Is it time yet?
While healthcare costs overall have increased—as expected with all the new patients thanks to Obamacare—in the last few quarters, Medicare spending growth is really, really slow. The Committee for a Responsible Federal Budget
finds that Medicare growth in the first eight months of this fiscal year has been just 0.3 percent. Some of that can be accounted for by federal policies, "the Medicare sequester [which wasn't in effect for part of FY 2013], payment reductions in the Affordable Care Act for home health agencies and Medicare Advantage plans, ramped-up hospital readmission penalties, and frozen means-tested Medicare premium income thresholds." Even without those factors, though, costs are being held down.

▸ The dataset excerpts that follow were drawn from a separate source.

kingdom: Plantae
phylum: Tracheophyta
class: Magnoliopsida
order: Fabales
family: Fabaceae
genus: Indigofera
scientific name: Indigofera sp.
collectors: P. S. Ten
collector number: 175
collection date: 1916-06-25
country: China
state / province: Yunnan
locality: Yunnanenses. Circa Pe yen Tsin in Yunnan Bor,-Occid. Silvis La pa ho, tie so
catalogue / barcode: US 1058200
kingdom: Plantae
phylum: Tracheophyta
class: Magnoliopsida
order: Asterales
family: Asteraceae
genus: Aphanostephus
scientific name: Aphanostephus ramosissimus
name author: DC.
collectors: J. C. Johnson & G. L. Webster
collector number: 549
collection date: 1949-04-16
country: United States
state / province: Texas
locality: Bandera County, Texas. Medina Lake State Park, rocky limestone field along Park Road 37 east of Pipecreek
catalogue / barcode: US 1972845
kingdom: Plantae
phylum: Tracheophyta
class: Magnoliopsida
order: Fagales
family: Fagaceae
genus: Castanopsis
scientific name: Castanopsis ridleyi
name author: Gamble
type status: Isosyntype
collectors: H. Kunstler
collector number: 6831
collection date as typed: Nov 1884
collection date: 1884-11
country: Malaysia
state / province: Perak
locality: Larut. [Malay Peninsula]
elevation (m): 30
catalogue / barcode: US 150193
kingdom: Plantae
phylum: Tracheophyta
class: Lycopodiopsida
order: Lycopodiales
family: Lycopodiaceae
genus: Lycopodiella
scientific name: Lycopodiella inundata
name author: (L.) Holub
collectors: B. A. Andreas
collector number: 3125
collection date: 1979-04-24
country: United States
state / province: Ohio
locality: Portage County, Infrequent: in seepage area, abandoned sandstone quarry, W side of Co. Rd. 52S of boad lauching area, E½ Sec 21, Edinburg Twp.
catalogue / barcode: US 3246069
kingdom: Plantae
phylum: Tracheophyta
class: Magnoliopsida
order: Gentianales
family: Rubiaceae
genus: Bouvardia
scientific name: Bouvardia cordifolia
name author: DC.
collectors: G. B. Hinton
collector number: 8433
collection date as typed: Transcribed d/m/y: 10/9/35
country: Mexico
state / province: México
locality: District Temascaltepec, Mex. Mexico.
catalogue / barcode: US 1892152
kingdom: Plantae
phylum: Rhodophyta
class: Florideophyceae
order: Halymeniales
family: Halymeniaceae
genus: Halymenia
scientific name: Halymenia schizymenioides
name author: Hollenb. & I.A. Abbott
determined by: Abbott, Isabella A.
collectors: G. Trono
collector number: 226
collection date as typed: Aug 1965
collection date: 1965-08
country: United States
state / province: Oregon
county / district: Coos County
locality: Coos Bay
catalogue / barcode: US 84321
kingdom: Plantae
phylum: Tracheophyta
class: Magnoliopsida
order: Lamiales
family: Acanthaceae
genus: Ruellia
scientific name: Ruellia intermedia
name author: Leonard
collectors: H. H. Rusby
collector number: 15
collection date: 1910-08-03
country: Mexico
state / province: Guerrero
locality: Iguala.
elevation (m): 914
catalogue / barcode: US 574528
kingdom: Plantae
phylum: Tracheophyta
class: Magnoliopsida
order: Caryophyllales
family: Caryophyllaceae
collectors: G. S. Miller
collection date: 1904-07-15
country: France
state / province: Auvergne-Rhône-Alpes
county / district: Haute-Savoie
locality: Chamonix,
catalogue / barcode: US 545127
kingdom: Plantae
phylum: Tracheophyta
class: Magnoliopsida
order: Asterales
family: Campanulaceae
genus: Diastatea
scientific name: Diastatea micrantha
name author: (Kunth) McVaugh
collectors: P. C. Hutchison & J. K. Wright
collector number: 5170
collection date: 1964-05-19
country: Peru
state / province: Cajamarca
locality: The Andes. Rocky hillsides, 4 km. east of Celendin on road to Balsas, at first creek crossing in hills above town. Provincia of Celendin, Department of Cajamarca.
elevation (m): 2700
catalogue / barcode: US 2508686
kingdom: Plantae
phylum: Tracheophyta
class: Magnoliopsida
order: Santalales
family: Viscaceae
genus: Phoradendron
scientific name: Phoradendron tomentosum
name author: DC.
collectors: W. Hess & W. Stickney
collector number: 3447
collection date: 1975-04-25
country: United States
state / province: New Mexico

Adjusted for timing shifts, Medicare growth is even lower through eight months at just 0.3 percent. And even after removing the effects of temporary policies, year-to-date Medicare growth remains extremely low at 2.5 percent, even lower than through April. This is more than a full percentage point below economic and beneficiary growth, meaning that even excluding one-time effects, Medicare spending is on pace to both fall as a percent of GDP and on a per-capita basis. [emphasis in original, which tells you how big a deal this is to these analysts!]
The Incidental Economist
notes that economic growth is 3.9 percent. Obamacare's supposed "death panel," the Independent Payment Advisory Board would kick in when spending reached GDP + 1 percent. We're nowhere near that now. So yes, this is pretty good news for Medicare, and should mean the end to any talk about raising the eligibility age for the program, or doing more means testing. Hell, maybe now would be time to start talking about
expanding the program. Medicare at 55, anyone?